If the Assumption of the Virgin in the cupola of Parma cathedral looks at first glance more like a work of the seventeenth century than of the sixteenth, this is because it reveals either thirty years “too late” or one hundred years “too soon” certain preoccupations of fifteenth-century art, a fascination with the evocative power of painting, which may even intrude upon the space of the spectator. Would not the “realists” of the previous century have been enchanted by the way he represents the saints on the pendentives as if they were actually soaring on clouds inside the cathedral?

With Raphael one can sense that perspective is no longer a dominant concern, and that he is more interested in striking a balance between “illusion,” which was made easy for him by his complete technical mastery, and the integrity of the work of art as a decorative surface. But the mature Correggio’s technical mastery was in no way inferior to that of the great painters of Rome. His interest in the old problem of illusion cannot have come from a lack of skill.

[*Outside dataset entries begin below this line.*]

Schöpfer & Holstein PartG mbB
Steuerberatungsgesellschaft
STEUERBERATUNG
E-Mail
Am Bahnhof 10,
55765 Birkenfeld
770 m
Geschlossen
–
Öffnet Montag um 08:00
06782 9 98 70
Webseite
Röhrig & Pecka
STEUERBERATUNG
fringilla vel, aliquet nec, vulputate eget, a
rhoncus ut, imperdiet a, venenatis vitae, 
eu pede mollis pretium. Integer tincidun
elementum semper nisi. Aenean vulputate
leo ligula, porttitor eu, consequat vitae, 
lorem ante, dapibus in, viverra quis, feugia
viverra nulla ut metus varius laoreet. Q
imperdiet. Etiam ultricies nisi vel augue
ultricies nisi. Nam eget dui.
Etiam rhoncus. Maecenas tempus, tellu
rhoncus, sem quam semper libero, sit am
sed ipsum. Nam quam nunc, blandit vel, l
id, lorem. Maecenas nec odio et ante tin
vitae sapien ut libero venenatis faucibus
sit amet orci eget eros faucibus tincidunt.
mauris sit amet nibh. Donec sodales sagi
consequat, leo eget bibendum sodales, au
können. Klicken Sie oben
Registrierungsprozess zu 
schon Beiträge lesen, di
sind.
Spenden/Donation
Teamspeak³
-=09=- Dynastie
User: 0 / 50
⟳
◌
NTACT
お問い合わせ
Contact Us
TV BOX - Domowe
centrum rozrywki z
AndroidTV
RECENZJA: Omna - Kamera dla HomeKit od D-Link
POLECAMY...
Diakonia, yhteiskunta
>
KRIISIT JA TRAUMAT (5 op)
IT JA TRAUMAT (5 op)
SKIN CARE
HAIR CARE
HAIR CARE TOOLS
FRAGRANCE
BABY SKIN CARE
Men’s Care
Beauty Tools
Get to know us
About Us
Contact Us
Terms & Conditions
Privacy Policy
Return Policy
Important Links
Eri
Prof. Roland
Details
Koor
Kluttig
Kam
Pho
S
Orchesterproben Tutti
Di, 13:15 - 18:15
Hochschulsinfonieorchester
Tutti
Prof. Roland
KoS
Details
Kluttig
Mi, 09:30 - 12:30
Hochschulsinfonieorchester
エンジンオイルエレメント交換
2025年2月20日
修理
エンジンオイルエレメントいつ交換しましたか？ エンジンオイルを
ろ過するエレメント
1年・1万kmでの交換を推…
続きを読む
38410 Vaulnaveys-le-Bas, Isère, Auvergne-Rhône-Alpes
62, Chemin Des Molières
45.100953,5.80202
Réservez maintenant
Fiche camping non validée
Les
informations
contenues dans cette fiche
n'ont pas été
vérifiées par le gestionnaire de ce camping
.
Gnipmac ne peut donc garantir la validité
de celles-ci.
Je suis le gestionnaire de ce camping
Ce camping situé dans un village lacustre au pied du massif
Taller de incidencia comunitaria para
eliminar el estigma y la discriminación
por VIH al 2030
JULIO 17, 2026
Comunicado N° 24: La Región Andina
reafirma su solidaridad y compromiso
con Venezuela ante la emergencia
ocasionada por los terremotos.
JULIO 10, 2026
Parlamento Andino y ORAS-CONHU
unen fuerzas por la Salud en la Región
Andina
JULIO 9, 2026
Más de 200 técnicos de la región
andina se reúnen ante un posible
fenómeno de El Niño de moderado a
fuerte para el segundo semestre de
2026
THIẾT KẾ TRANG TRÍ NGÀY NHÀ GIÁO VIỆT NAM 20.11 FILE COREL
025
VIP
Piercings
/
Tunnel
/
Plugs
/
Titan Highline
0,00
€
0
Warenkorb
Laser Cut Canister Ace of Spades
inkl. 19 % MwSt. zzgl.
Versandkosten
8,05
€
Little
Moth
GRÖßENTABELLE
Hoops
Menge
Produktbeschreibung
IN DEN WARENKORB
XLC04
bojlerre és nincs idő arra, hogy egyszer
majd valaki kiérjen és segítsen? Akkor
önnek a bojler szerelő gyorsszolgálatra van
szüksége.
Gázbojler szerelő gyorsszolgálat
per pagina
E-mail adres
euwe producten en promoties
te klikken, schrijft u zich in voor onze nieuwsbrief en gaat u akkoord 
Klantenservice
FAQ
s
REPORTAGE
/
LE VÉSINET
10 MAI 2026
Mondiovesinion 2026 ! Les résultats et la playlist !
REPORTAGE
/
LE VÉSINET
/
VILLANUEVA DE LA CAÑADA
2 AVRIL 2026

Naturally his skill did not come all at once, and his development is all the easier to trace in that he took some time to find his way, unlike Michelangelo for instance, whose manner may have changed but who is remarkable from the outset for his powerful personality and impressive command of technique.2 In certain of Correggio’s works one feels a disproportion between an immense artistic ambition and a developing but still incomplete technique. Vasari’s image of Correggio as a Saturnian “melancholic” character, eternally dissatisfied and forever imposing on himself new and more difficult tasks, is perhaps not wide of the mark.

  1. 1

    Gould is to a large extent concerned with problems of attribution, and his catalogue raisonné of Correggio’s painting will surely be considered the most valuable part of his book. The Dresden Magdalen, however, is the only major mature work where Gould disagrees with most modern scholars. It is characteristic that this reattribution rests on the history of the picture rather than on its examination. It is in the field of provenance that Gould is most original. He also has new proposals for the chronology of the mature works, but they cannot always be accepted. He has already been rightly challenged in his attempt to date the apse of San Giovanni before the cupola. Gould, for another example, believes that the Louvre Marriage of St. Catherine “can be reliably dated between about six months and a year after [the Giorno in Parma], for the simple reason that the Christ child in both is clearly a particular infant, clearly the same in both, and clearly that much older in the St. Catherine.” It may not seem quite so simple and clear to other scholars, who will point out that these children are highly idealized types. The dating may be correct, but the argument is unsound, and one must envisage a much larger leeway than Gould would allow.

  2. 2

    This does not mean that there is complete agreement about his development. Gould here has his own view, as does each Correggio scholar, while most agree on the corpus of mature works. Gould rejects, for example, the attribution to Correggio of the frescoes in Mantegna’s funeral chapel in Mantua, thus playing down the Mantegnesque element in his work.